Start of Block
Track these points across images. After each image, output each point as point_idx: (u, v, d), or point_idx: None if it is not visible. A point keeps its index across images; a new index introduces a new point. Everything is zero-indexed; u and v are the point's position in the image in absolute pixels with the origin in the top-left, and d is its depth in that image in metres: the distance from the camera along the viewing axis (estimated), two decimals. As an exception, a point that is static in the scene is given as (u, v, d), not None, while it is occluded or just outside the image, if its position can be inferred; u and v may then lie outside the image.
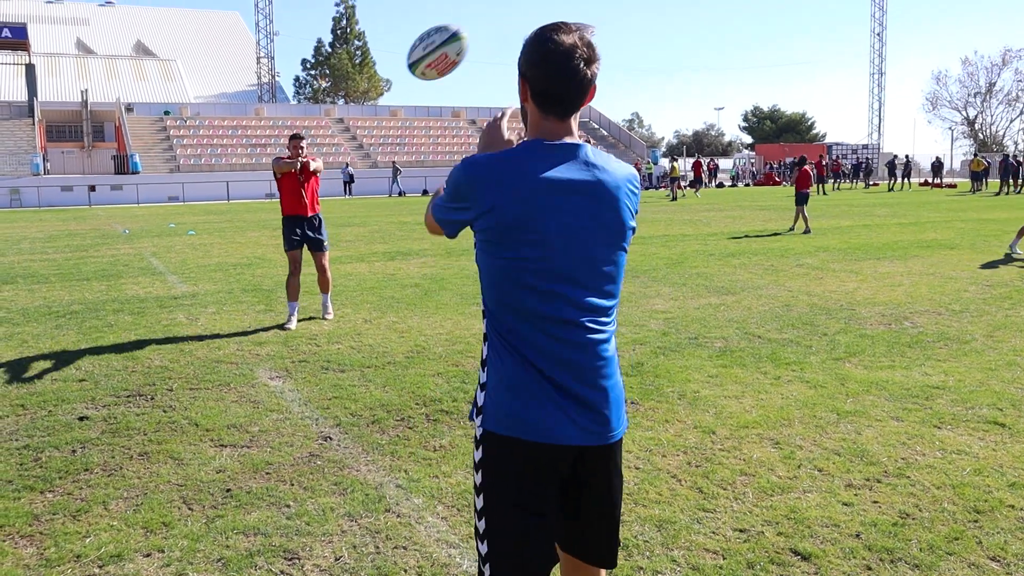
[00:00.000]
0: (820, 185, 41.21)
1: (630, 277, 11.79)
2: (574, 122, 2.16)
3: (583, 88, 2.08)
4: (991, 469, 4.52)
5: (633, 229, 2.22)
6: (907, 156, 53.42)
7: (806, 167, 19.50)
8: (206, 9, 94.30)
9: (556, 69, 2.05)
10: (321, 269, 9.10)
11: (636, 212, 2.23)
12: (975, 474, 4.46)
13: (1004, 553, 3.58)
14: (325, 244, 9.12)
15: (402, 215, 27.96)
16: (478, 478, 2.24)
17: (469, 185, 2.10)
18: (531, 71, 2.09)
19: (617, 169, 2.17)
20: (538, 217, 2.06)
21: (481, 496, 2.22)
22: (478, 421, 2.21)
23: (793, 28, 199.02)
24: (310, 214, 8.98)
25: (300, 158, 8.88)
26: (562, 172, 2.08)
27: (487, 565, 2.20)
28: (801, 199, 19.05)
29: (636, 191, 2.22)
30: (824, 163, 44.71)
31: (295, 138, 9.00)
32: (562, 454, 2.13)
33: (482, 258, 2.17)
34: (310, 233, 9.00)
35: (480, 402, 2.20)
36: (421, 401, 5.93)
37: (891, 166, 50.34)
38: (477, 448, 2.24)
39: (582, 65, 2.05)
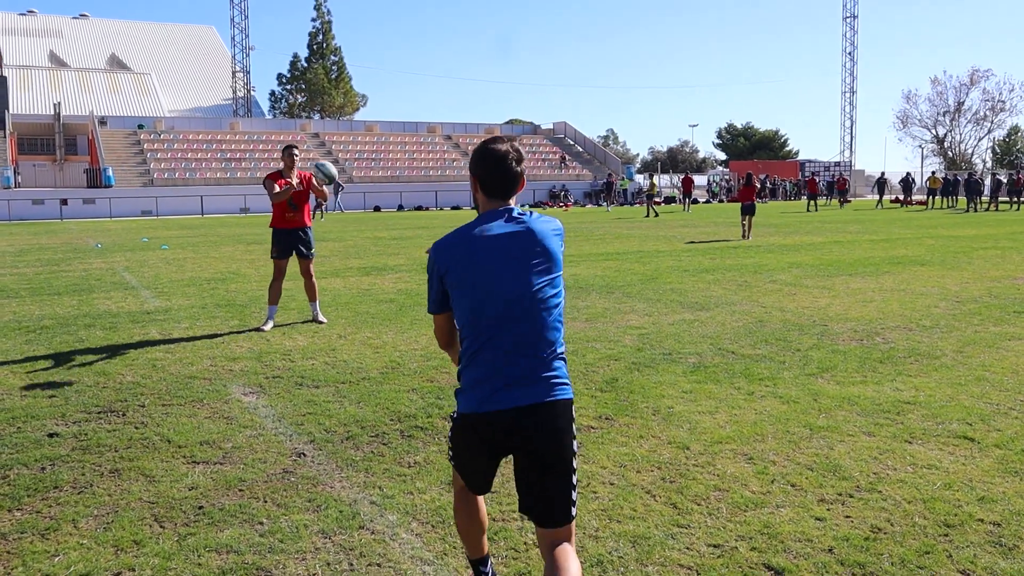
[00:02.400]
0: (812, 201, 42.24)
1: (604, 293, 11.83)
2: (513, 200, 3.02)
3: (516, 180, 2.98)
4: (961, 483, 4.57)
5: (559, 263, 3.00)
6: (909, 174, 53.82)
7: (753, 183, 22.78)
8: (181, 23, 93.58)
9: (495, 169, 2.94)
10: (308, 275, 9.61)
11: (561, 252, 3.03)
12: (945, 488, 4.51)
13: (974, 567, 3.62)
14: (313, 252, 9.67)
15: (377, 231, 27.91)
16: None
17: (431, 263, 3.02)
End of Block
The expected output is the full material above, word for word, without pictures.

■ **TASK SOLUTION**:
Track these points across images. After each image, output each point as point_idx: (u, v, d), or point_idx: None if it is not visible. A point keeps its index across images; a new index introduces a new point. Everything is zero-indexed; u and v are the point's position in the image in absolute pixels with the origin in the top-left, and d is its depth in that image in metres: the distance from the camera along the viewing axis (estimated), two decimals. As an exception, a point that is static in the scene is given as (u, v, d), not None, while it is occluded or just outside the image, if its position can be inferred; u and v may then lie outside the image.
[00:00.000]
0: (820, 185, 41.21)
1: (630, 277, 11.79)
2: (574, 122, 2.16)
3: (583, 88, 2.08)
4: (991, 469, 4.52)
5: (633, 229, 2.22)
6: (907, 156, 53.42)
7: (806, 167, 19.50)
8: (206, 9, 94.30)
9: (556, 69, 2.05)
10: (321, 269, 9.10)
11: (636, 212, 2.23)
12: (975, 474, 4.46)
13: (1004, 553, 3.58)
14: (325, 244, 9.12)
15: (402, 215, 27.96)
16: (478, 478, 2.24)
17: (469, 185, 2.10)
18: (531, 71, 2.09)
19: (617, 169, 2.17)
20: (538, 217, 2.06)
21: (481, 496, 2.22)
22: (478, 421, 2.21)
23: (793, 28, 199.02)
24: (310, 214, 8.98)
25: (300, 158, 8.88)
26: (562, 172, 2.08)
27: (487, 565, 2.20)
28: (801, 199, 19.05)
29: (636, 191, 2.22)
30: (824, 163, 44.71)
31: (295, 138, 9.00)
32: (562, 454, 2.13)
33: (482, 258, 2.17)
34: (310, 233, 9.00)
35: (480, 402, 2.20)
36: (421, 401, 5.93)
37: (891, 166, 50.34)
38: (477, 448, 2.24)
39: (582, 65, 2.05)
[00:02.400]
0: (812, 201, 42.24)
1: (604, 293, 11.83)
2: (513, 200, 3.02)
3: (516, 180, 2.98)
4: (961, 483, 4.57)
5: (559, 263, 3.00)
6: (909, 174, 53.82)
7: (753, 183, 22.78)
8: (181, 23, 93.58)
9: (495, 169, 2.94)
10: (308, 275, 9.61)
11: (561, 252, 3.03)
12: (945, 488, 4.51)
13: (974, 567, 3.62)
14: (313, 252, 9.67)
15: (377, 231, 27.91)
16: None
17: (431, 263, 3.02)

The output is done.